WHAT YOU NEED TO DO = Search the entries below for "Manhattan". Report each line where it occurs.

(Dataset entries)
- - - - -
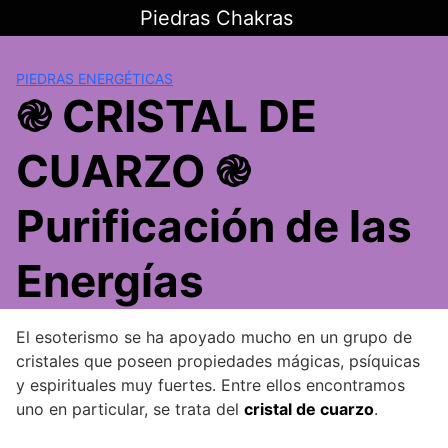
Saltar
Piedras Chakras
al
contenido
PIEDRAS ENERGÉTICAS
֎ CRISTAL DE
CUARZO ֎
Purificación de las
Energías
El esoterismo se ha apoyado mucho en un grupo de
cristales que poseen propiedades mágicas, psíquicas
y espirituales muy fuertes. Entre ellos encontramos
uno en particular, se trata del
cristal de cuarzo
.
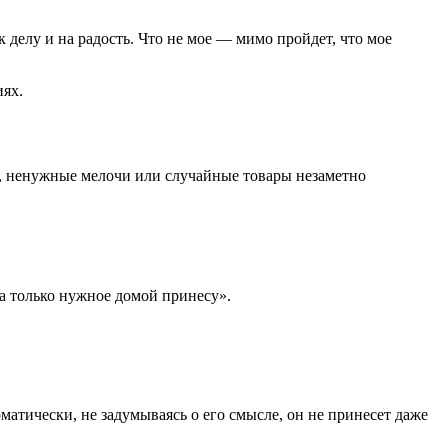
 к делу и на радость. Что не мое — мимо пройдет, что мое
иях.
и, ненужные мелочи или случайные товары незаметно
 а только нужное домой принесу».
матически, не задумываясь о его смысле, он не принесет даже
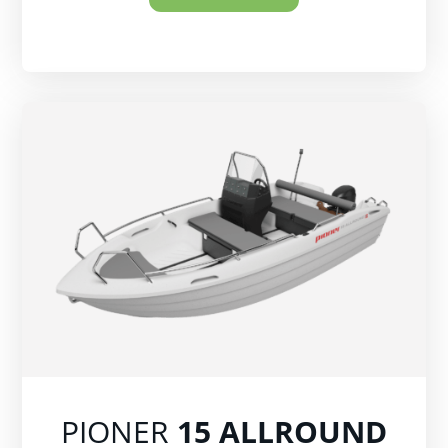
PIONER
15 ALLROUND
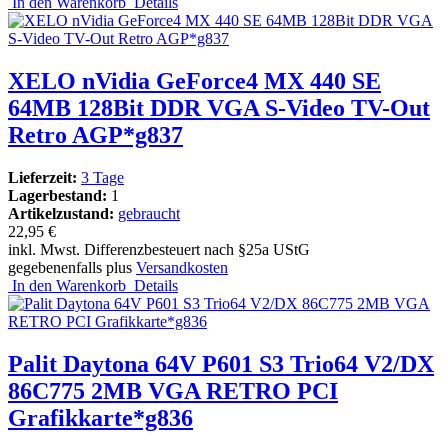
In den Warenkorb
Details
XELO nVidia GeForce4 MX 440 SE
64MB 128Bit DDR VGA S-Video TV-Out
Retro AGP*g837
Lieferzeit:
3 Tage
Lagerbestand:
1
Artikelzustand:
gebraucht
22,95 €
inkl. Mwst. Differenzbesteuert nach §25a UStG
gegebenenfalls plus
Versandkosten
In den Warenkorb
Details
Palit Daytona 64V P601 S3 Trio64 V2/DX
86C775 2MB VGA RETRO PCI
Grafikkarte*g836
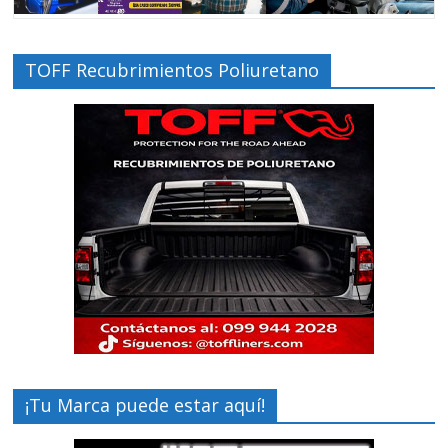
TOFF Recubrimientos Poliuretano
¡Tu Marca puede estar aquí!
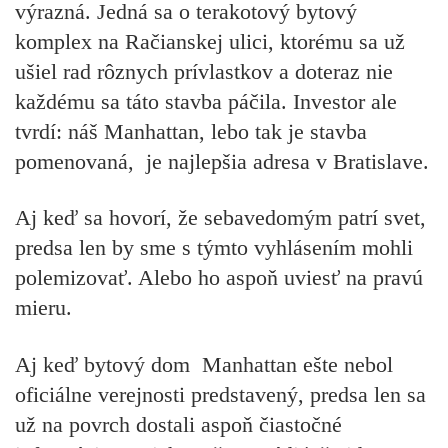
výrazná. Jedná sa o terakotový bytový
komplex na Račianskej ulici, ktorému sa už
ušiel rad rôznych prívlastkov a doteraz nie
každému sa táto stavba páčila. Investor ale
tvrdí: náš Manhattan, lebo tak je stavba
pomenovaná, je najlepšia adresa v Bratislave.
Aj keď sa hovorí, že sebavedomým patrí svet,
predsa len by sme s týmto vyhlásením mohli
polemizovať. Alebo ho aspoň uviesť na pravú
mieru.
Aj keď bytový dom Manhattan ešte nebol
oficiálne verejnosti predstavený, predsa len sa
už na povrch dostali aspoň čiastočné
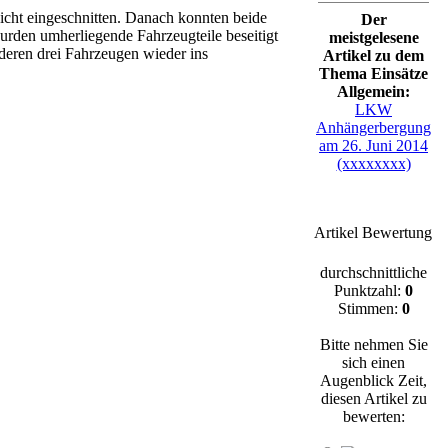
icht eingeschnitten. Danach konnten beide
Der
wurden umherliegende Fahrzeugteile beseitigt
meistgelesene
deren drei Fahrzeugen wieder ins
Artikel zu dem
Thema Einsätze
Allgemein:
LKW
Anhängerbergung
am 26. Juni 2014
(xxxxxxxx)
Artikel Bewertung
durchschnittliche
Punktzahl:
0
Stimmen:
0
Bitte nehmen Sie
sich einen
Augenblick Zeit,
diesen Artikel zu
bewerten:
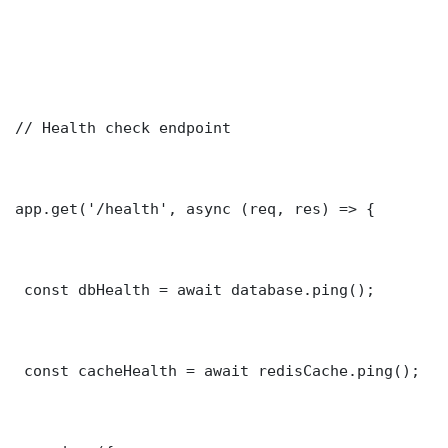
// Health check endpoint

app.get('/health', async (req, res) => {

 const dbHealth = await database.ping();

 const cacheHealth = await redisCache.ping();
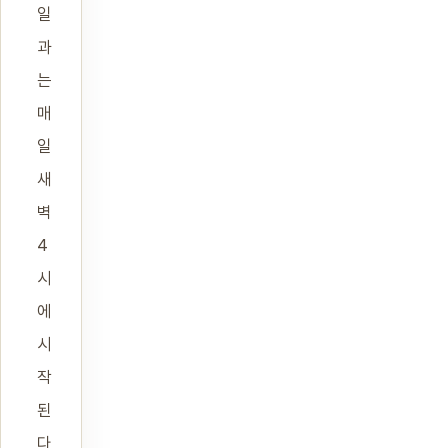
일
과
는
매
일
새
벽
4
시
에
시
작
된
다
- - - - -
WORKED SOLUTION =
tvrdí: náš Manhattan, lebo tak je stavba
Aj keď bytový dom Manhattan ešte nebol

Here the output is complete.